In the early 1970s, Wilkerson, Wallace, and Woodfox were involved in human rights struggles at the former-slave-plantation-turned-prison. At the time, Angola was considered the most brutal penitentiary in the United States. It was racially segregated and had an all-white staff. Selected inmates were issued rifles and allowed to serve as guards. Stabbings occurred almost daily.

Woodfox, Wallace, and Wilkerson’s efforts to resist the frightful conditions at the prison led them to join the Black Panther movement. In retaliation, prison officials convicted them of trumped-up charges, sentenced them to life without parole, and placed them in permanent solitary confinement.

Woodfox and Wallace were convicted of the 1972 murder of a prison guard. Wilkerson was convicted of the 1973 murder of an inmate.

In both cases, prosecutors relied entirely on the dubious testimony of other inmates to win convictions. Recently-obtained prison records now confirm that the inmate witnesses in both cases were either paid outright or coerced into giving statements. Woodfox has passed a lie detector test in which his denials of involvement in the guard killing were found to be truthful.

In Wilkerson’s case, the inmate who committed the murder has confessed and has testified in court that he acted alone, in self-defense. One of the inmates who testified against him has sworn in an affidavit that his testimony was prepared by an Angola warden who threatened to charge him with the murder if he refused to testify. The other inmate who testified against Wilkerson has also sworn that he perjured himself. Prison records show that he was in the shower at the time of the murder, meaning he was not in a position to observe anything.

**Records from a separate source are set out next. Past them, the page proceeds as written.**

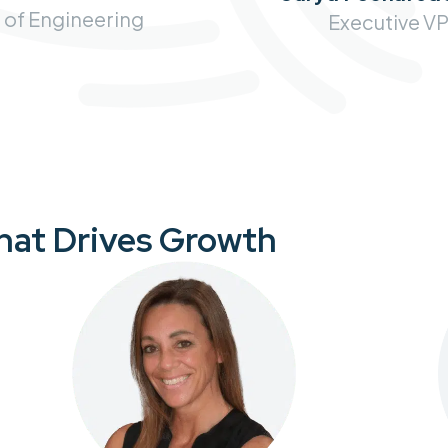
 of Engineering
Executive V
That Drives Growth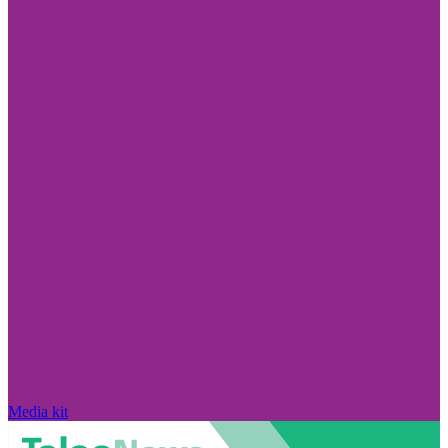
Media kit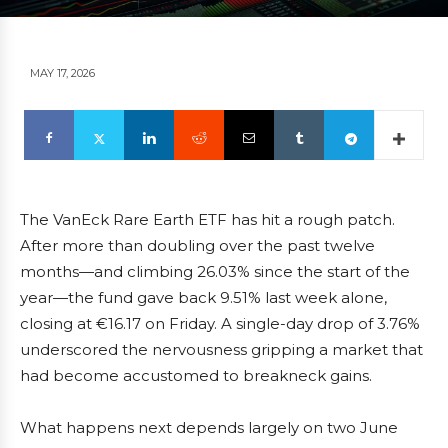
MAY 17, 2026
The VanEck Rare Earth ETF has hit a rough patch.
After more than doubling over the past twelve
months—and climbing 26.03% since the start of the
year—the fund gave back 9.51% last week alone,
closing at €16.17 on Friday. A single-day drop of 3.76%
underscored the nervousness gripping a market that
had become accustomed to breakneck gains.
What happens next depends largely on two June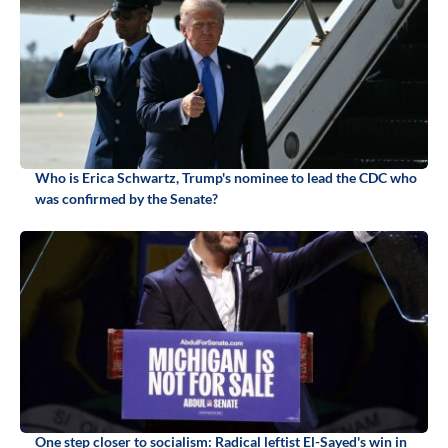
Who is Erica Schwartz, Trump's nominee to lead the CDC who
was confirmed by the Senate?
One step closer to socialism: Radical leftist El-Sayed's win in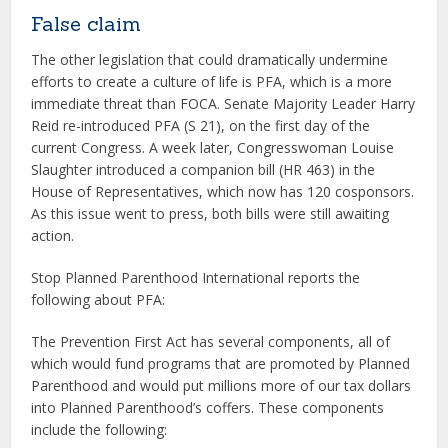
False claim
The other legislation that could dramatically undermine
efforts to create a culture of life is PFA, which is a more
immediate threat than FOCA. Senate Majority Leader Harry
Reid re-introduced PFA (S 21), on the first day of the
current Congress. A week later, Congresswoman Louise
Slaughter introduced a companion bill (HR 463) in the
House of Representatives, which now has 120 cosponsors.
As this issue went to press, both bills were still awaiting
action.
Stop Planned Parenthood International reports the
following about PFA:
The Prevention First Act has several components, all of
which would fund programs that are promoted by Planned
Parenthood and would put millions more of our tax dollars
into Planned Parenthood’s coffers. These components
include the following:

With respect to Woodfox and Wallace, prison officials themselves have testified that the two primary inmate witnesses against them were known snitches or liars. Prison records show that one of them, Hezekiah Brown, was paid one carton of cigarettes per week in exchange for his testimony.

Shortly after he testified, Angola officials began a campaign to win a pardon for Brown, who was serving a life sentence. In 1986, Brown was released by Gov. Edwin Edwards, who is currently being tried on federal corruption charges.

The current civil rights lawsuit is filed in the wake of a December uprising at the prison in which an inmate and a guard were killed. The FBI is investigating allegations that Angola guards administered severe beatings to dozens of inmates in the days following the incident, which involved only a handful of prisoners.